Task 7 Solution: Enabling NTP services

Enable the NTP service on Grid members ibns1 and ibns2 so that other hosts in the network can use them as an NTP source.

1. Navigate to Grid → Grid Manager and click the NTP menu item.
   

   

2. Place check marks in the boxes next to ibns1.techblue.net and ibns2.techblue.net.

3. On the Toolbar on the right of the screen, click on the Start button.

4. Read the message in the confirmation window and click Yes.

5. Click the Refresh button at the bottom of the Services window and the Service Status for NTP will change to green, indicating that the service is now running.

6. The service status for both members will also change color to green. 

Task 8 Solution: Generating support bundles

Generate a Support Bundle that contains Current Logs, Rotated Logs, Cached DNS Recursive Data and Cached Zone Data only for the ibns2.techblue.net device. Save the Support Bundle to the Downloads folder of the Linux jump-desktop.

1. Login to NIOS GM web interface.

2. Navigate to Grid → Grid Manager → Members.

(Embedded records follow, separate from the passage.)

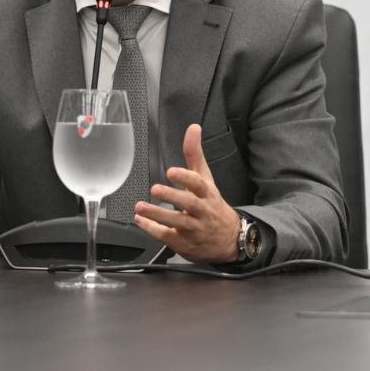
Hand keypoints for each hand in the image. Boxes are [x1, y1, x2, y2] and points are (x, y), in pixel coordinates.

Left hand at [133, 124, 241, 263]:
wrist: (229, 239)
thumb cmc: (213, 206)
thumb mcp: (207, 179)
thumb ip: (195, 154)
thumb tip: (193, 128)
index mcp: (208, 193)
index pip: (199, 184)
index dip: (186, 177)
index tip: (172, 171)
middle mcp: (202, 211)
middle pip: (189, 203)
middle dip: (172, 196)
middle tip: (155, 189)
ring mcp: (194, 228)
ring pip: (177, 222)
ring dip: (157, 215)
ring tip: (141, 207)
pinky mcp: (184, 242)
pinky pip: (167, 236)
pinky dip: (152, 229)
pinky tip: (141, 221)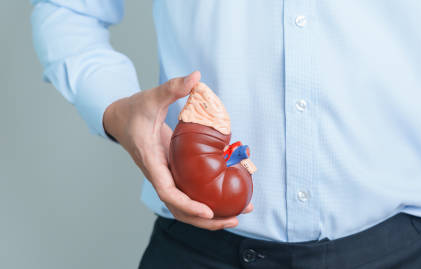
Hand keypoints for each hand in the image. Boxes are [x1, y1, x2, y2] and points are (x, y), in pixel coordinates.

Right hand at [103, 71, 252, 229]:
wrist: (120, 118)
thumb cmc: (134, 110)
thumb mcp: (151, 97)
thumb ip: (173, 88)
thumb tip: (196, 76)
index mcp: (151, 162)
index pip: (167, 191)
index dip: (187, 204)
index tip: (208, 211)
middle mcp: (159, 175)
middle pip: (180, 209)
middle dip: (206, 220)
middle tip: (235, 218)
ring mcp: (167, 177)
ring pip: (185, 207)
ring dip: (210, 216)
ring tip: (238, 215)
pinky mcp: (174, 175)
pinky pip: (190, 195)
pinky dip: (208, 202)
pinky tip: (230, 199)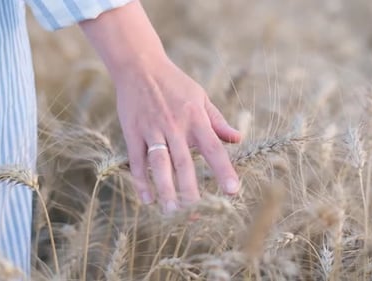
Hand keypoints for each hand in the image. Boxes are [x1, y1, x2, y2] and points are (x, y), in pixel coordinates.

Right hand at [115, 55, 240, 211]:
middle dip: (189, 188)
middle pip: (184, 162)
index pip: (213, 148)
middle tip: (194, 211)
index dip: (224, 170)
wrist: (140, 66)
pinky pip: (136, 160)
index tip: (233, 191)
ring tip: (171, 209)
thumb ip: (218, 121)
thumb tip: (238, 139)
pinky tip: (147, 198)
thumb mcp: (201, 97)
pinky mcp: (133, 132)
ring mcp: (152, 130)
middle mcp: (174, 126)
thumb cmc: (174, 83)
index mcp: (195, 119)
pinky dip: (140, 180)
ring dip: (164, 188)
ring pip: (159, 164)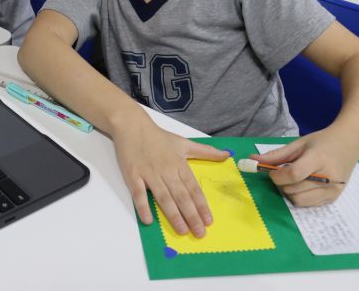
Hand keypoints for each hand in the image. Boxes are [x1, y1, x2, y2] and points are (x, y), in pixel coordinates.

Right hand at [112, 116, 228, 236]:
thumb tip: (227, 155)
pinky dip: (143, 207)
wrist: (132, 126)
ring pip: (164, 197)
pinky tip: (148, 220)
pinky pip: (138, 194)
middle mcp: (166, 170)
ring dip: (173, 215)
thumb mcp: (184, 142)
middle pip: (181, 196)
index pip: (193, 188)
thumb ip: (206, 151)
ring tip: (182, 230)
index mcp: (179, 164)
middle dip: (192, 215)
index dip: (201, 205)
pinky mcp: (133, 175)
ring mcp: (149, 174)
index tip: (209, 221)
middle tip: (199, 233)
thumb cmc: (158, 136)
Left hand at [249, 129, 357, 205]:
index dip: (277, 175)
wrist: (349, 144)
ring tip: (296, 178)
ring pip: (298, 200)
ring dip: (290, 191)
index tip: (272, 171)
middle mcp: (329, 178)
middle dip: (282, 182)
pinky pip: (308, 204)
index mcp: (319, 159)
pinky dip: (300, 196)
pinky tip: (305, 184)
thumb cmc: (322, 142)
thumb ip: (276, 155)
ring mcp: (333, 190)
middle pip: (293, 189)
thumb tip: (252, 160)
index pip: (293, 174)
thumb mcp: (298, 144)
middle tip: (286, 171)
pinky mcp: (334, 198)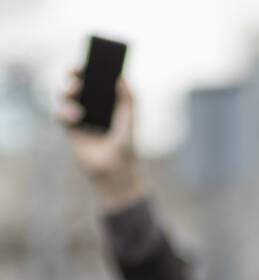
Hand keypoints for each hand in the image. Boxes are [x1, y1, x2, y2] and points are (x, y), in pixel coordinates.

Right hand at [56, 70, 142, 211]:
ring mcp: (79, 116)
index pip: (97, 80)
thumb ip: (128, 100)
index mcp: (108, 101)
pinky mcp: (70, 129)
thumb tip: (123, 77)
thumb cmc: (126, 147)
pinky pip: (60, 114)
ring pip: (66, 96)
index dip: (91, 68)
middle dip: (75, 75)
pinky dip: (64, 111)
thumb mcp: (129, 121)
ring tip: (75, 91)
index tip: (90, 60)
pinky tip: (75, 115)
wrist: (115, 171)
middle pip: (79, 84)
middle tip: (76, 71)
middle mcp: (92, 106)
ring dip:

3. Place a check mark in the box beside ibns2.techblue.net.

4. From the Toolbar on the right, select Download → Support Bundle.

5. In the Download Support Bundle window, check the boxes next to Current Logs, Rotated Logs, Cached DNS Recursive Data and Cached Zone Data then click OK

6. Support Bundle can take a minute or two to generate. After generation is complete, your web browser may prompt you to save the file, or save it automatically to its default location.

The file name of the support bundle will always be supportBundle.tar.gz. We recommend you add the device name to the file to avoid future confusion when working with multiple support bundles. For example, this file from this lab can be renamed to: ibns2-supportBundle.tar.gz or 10.200.0.105-supportBundle.tar.gz.